Too many layers of management, too little control, too many locations, and too many products are all potential sources of "diseconomies" of scale.
When this happens, average costs stop falling as production increases, and costs can start to rise again as a result of this inefficiency. This point is known as a company's "Minimum Efficient Scale." No further economies of scale can be achieved beyond this point.
This is illustrated in the U-shaped curve shown in figure 2, below.
The bottom of the curve is the optimal place to be. At production volumes higher than this, the company's size is no longer an advantage.
Figure 2. Diseconomies of Scale by Cost and Quantity Produced
Economies of scale refer to the cost savings that organizations can make from efficient production processes that enable them to produce more for less. Taking advantage of economies of scale can have a number of benefits - it can enable companies to become more price competitive, make production processes more efficient, and improve profits.

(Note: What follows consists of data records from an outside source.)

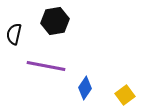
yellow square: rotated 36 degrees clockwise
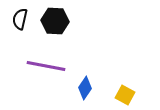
black hexagon: rotated 12 degrees clockwise
black semicircle: moved 6 px right, 15 px up
yellow square: rotated 24 degrees counterclockwise
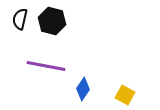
black hexagon: moved 3 px left; rotated 12 degrees clockwise
blue diamond: moved 2 px left, 1 px down
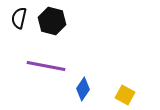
black semicircle: moved 1 px left, 1 px up
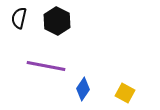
black hexagon: moved 5 px right; rotated 12 degrees clockwise
yellow square: moved 2 px up
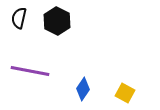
purple line: moved 16 px left, 5 px down
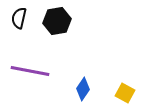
black hexagon: rotated 24 degrees clockwise
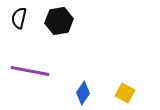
black hexagon: moved 2 px right
blue diamond: moved 4 px down
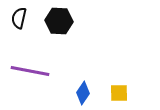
black hexagon: rotated 12 degrees clockwise
yellow square: moved 6 px left; rotated 30 degrees counterclockwise
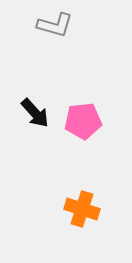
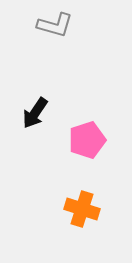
black arrow: rotated 76 degrees clockwise
pink pentagon: moved 4 px right, 19 px down; rotated 12 degrees counterclockwise
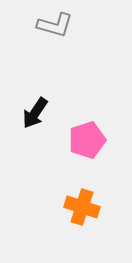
orange cross: moved 2 px up
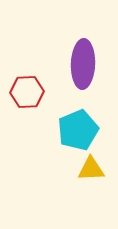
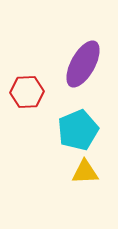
purple ellipse: rotated 27 degrees clockwise
yellow triangle: moved 6 px left, 3 px down
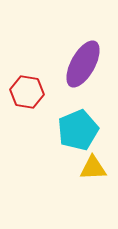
red hexagon: rotated 12 degrees clockwise
yellow triangle: moved 8 px right, 4 px up
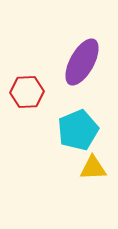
purple ellipse: moved 1 px left, 2 px up
red hexagon: rotated 12 degrees counterclockwise
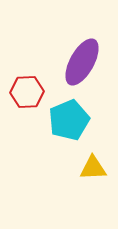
cyan pentagon: moved 9 px left, 10 px up
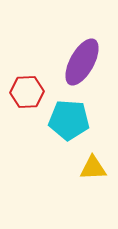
cyan pentagon: rotated 27 degrees clockwise
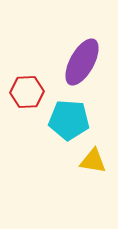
yellow triangle: moved 7 px up; rotated 12 degrees clockwise
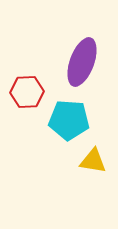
purple ellipse: rotated 9 degrees counterclockwise
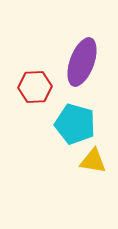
red hexagon: moved 8 px right, 5 px up
cyan pentagon: moved 6 px right, 4 px down; rotated 12 degrees clockwise
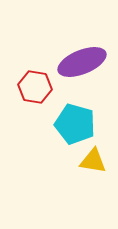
purple ellipse: rotated 48 degrees clockwise
red hexagon: rotated 12 degrees clockwise
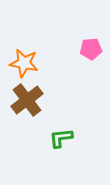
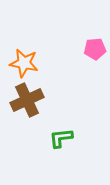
pink pentagon: moved 4 px right
brown cross: rotated 12 degrees clockwise
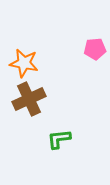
brown cross: moved 2 px right, 1 px up
green L-shape: moved 2 px left, 1 px down
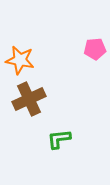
orange star: moved 4 px left, 3 px up
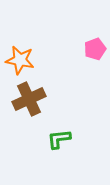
pink pentagon: rotated 15 degrees counterclockwise
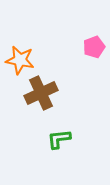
pink pentagon: moved 1 px left, 2 px up
brown cross: moved 12 px right, 6 px up
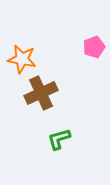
orange star: moved 2 px right, 1 px up
green L-shape: rotated 10 degrees counterclockwise
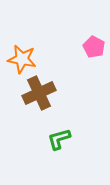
pink pentagon: rotated 25 degrees counterclockwise
brown cross: moved 2 px left
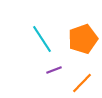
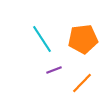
orange pentagon: rotated 12 degrees clockwise
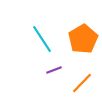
orange pentagon: rotated 24 degrees counterclockwise
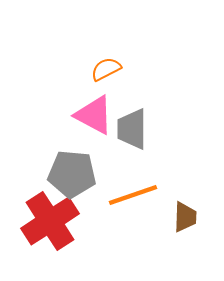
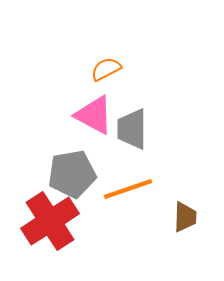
gray pentagon: rotated 15 degrees counterclockwise
orange line: moved 5 px left, 6 px up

There are two main types of economies of scale:
- Internal – costs savings that are specific to a business or organization regardless of the industry it operates in. These can include technical, purchasing, managerial, financial, and risk-bearing economies of scale.
- External – this is when a company gains an advantage because of events and developments in its industry or the wider external environment.
Organizations must be careful about outgrowing their economies of scale and getting too big, as this can cause diseconomies of scale. This is known as the "Minimum Efficient Scale" and marks the point at which prices start to rise again as production increases because of inefficiencies.